** Opening Material for this task block **

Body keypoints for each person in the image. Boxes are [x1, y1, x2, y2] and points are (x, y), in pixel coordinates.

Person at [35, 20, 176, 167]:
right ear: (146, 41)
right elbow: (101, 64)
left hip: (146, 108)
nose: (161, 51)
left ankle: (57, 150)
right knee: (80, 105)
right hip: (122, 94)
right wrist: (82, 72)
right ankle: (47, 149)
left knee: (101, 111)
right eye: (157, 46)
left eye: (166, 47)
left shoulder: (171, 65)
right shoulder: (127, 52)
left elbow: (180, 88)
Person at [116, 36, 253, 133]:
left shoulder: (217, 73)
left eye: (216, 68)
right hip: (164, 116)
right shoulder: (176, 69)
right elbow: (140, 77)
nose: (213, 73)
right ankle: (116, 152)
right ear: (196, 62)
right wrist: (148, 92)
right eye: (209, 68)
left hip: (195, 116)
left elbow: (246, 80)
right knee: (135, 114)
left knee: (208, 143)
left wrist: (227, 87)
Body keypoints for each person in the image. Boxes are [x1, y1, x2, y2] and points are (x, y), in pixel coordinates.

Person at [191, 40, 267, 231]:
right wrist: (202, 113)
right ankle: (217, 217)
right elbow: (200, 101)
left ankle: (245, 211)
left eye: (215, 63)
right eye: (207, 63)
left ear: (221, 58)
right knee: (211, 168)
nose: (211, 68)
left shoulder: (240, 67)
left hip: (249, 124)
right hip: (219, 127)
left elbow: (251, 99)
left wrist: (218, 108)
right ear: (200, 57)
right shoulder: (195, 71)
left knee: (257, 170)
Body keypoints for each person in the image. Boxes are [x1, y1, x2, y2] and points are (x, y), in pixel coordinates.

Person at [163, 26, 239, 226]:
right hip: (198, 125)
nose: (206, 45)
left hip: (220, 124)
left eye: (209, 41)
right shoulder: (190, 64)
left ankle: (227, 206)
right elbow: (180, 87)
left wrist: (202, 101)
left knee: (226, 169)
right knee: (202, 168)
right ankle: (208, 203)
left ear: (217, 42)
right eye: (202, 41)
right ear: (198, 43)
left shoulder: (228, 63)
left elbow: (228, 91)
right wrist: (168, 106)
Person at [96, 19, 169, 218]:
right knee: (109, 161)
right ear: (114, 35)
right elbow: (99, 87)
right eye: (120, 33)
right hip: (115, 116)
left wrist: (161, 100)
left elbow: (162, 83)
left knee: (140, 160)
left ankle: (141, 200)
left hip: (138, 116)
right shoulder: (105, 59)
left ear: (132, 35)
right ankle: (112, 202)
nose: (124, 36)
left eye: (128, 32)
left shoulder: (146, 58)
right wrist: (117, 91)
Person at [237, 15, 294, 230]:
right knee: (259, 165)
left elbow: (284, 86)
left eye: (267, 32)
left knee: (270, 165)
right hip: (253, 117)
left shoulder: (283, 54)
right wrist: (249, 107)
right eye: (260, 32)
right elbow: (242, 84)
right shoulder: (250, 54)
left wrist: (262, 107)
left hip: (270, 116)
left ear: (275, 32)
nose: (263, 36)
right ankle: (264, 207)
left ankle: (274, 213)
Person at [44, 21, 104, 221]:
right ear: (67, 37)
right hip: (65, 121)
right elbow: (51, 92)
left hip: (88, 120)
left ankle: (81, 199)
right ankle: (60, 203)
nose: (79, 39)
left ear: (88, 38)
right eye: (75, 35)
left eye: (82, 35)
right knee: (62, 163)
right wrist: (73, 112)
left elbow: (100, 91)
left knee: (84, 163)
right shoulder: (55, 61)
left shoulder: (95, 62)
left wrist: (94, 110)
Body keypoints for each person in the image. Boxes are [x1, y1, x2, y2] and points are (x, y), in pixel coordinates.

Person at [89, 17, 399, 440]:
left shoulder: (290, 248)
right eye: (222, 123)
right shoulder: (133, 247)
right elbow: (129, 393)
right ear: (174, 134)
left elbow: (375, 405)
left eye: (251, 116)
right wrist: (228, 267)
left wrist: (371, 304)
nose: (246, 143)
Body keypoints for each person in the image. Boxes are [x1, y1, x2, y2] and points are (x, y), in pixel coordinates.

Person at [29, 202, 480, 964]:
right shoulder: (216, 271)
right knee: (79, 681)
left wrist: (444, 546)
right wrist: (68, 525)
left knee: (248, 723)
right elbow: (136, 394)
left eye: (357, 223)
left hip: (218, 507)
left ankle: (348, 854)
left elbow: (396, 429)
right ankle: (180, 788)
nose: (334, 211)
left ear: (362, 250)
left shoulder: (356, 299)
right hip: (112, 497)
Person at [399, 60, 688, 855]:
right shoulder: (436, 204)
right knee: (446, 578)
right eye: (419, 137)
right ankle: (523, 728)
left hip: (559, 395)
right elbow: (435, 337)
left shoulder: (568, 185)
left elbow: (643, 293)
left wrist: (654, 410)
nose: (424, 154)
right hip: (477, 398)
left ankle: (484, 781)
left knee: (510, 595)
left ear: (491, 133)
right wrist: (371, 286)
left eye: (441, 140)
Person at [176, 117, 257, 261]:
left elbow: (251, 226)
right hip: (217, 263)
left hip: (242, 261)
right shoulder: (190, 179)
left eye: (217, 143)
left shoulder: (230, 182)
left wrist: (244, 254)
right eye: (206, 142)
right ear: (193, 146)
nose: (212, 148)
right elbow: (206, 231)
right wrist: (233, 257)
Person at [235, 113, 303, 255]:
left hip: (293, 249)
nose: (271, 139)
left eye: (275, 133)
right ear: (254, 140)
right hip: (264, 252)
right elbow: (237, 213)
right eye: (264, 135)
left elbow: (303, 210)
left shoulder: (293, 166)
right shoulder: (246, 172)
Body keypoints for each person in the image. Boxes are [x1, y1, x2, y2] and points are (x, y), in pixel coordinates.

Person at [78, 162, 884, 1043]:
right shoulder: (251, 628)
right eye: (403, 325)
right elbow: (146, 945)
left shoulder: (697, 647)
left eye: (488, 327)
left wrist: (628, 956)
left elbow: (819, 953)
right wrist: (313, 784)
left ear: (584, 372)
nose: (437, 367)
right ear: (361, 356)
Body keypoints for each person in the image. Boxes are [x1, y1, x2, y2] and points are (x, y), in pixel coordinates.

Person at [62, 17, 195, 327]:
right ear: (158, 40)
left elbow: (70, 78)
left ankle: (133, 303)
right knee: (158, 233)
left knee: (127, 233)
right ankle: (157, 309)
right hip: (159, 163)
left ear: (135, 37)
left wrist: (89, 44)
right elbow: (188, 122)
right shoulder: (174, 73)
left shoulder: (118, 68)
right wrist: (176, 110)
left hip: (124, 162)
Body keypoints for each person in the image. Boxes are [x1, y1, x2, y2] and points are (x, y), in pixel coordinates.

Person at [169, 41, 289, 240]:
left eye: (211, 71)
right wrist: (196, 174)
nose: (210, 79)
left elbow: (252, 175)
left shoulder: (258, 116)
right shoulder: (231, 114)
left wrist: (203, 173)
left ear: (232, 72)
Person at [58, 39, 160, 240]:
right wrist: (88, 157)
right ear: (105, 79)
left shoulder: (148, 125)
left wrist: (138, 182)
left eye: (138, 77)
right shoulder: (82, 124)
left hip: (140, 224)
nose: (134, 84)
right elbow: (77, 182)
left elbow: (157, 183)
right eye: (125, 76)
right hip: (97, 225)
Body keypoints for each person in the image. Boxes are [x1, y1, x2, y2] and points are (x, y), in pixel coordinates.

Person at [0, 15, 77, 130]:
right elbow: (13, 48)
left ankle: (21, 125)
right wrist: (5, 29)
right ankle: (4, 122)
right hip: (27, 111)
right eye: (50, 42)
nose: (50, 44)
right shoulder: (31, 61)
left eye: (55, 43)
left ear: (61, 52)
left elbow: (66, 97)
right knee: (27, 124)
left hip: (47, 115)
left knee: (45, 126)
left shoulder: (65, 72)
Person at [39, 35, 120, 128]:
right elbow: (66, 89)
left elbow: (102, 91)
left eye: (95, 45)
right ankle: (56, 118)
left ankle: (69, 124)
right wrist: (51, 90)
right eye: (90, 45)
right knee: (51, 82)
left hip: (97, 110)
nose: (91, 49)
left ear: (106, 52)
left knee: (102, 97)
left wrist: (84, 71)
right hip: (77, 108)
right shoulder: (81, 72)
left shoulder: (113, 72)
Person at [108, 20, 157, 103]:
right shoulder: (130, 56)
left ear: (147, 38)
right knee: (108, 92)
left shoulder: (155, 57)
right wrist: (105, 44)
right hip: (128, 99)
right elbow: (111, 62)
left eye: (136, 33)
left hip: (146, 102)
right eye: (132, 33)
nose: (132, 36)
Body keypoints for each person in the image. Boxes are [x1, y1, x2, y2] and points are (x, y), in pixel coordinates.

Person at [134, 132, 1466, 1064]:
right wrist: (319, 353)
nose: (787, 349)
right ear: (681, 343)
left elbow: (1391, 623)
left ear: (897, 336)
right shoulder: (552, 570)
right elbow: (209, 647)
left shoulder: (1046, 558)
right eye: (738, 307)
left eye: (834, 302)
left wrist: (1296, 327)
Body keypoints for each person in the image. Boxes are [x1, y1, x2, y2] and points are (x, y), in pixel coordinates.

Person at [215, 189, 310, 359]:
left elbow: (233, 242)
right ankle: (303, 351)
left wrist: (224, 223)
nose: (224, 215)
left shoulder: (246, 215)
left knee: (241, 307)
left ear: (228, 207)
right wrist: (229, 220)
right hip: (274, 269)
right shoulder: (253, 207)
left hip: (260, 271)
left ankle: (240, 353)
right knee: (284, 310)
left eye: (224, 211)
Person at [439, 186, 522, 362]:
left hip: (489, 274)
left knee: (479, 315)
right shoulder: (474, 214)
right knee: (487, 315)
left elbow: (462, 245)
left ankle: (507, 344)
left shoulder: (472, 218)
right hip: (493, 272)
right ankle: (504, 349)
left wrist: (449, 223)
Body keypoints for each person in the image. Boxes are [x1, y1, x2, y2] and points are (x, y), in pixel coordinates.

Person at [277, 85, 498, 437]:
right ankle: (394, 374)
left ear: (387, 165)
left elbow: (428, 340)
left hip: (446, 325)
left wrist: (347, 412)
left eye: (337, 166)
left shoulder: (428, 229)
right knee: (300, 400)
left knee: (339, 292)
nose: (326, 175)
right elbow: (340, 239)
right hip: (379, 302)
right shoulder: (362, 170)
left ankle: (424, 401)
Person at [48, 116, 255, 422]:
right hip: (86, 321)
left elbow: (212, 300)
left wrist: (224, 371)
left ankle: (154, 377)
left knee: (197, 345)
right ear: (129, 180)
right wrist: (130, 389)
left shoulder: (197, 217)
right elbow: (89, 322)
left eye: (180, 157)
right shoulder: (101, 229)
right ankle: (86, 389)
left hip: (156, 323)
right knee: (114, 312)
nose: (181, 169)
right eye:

** Closing Material for this task block **

Could you set down, word for word, only the lines above from the line with "right shoulder: (31, 61)" to the line with "right knee: (487, 315)", including both?

right shoulder: (31, 61)
left eye: (55, 43)
left ear: (61, 52)
left elbow: (66, 97)
right knee: (27, 124)
left hip: (47, 115)
left knee: (45, 126)
left shoulder: (65, 72)
Person at [39, 35, 120, 128]:
right elbow: (66, 89)
left elbow: (102, 91)
left eye: (95, 45)
right ankle: (56, 118)
left ankle: (69, 124)
right wrist: (51, 90)
right eye: (90, 45)
right knee: (51, 82)
left hip: (97, 110)
nose: (91, 49)
left ear: (106, 52)
left knee: (102, 97)
left wrist: (84, 71)
right hip: (77, 108)
right shoulder: (81, 72)
left shoulder: (113, 72)
Person at [108, 20, 157, 103]:
right shoulder: (130, 56)
left ear: (147, 38)
right knee: (108, 92)
left shoulder: (155, 57)
right wrist: (105, 44)
right hip: (128, 99)
right elbow: (111, 62)
left eye: (136, 33)
left hip: (146, 102)
right eye: (132, 33)
nose: (132, 36)
Body keypoints for each person in the image. Boxes are [x1, y1, x2, y2] and points are (x, y), in pixel coordinates.

Person at [134, 132, 1466, 1064]:
right wrist: (319, 353)
nose: (787, 349)
right ear: (681, 343)
left elbow: (1391, 623)
left ear: (897, 336)
right shoulder: (552, 570)
right elbow: (209, 647)
left shoulder: (1046, 558)
right eye: (738, 307)
left eye: (834, 302)
left wrist: (1296, 327)
Body keypoints for each person in the image. Boxes are [x1, y1, x2, y2] and points are (x, y), in pixel coordinates.

Person at [215, 189, 310, 359]:
left elbow: (233, 242)
right ankle: (303, 351)
left wrist: (224, 223)
nose: (224, 215)
left shoulder: (246, 215)
left knee: (241, 307)
left ear: (228, 207)
right wrist: (229, 220)
right hip: (274, 269)
right shoulder: (253, 207)
left hip: (260, 271)
left ankle: (240, 353)
right knee: (284, 310)
left eye: (224, 211)
Person at [439, 186, 522, 362]:
left hip: (489, 274)
left knee: (479, 315)
right shoulder: (474, 214)
right knee: (487, 315)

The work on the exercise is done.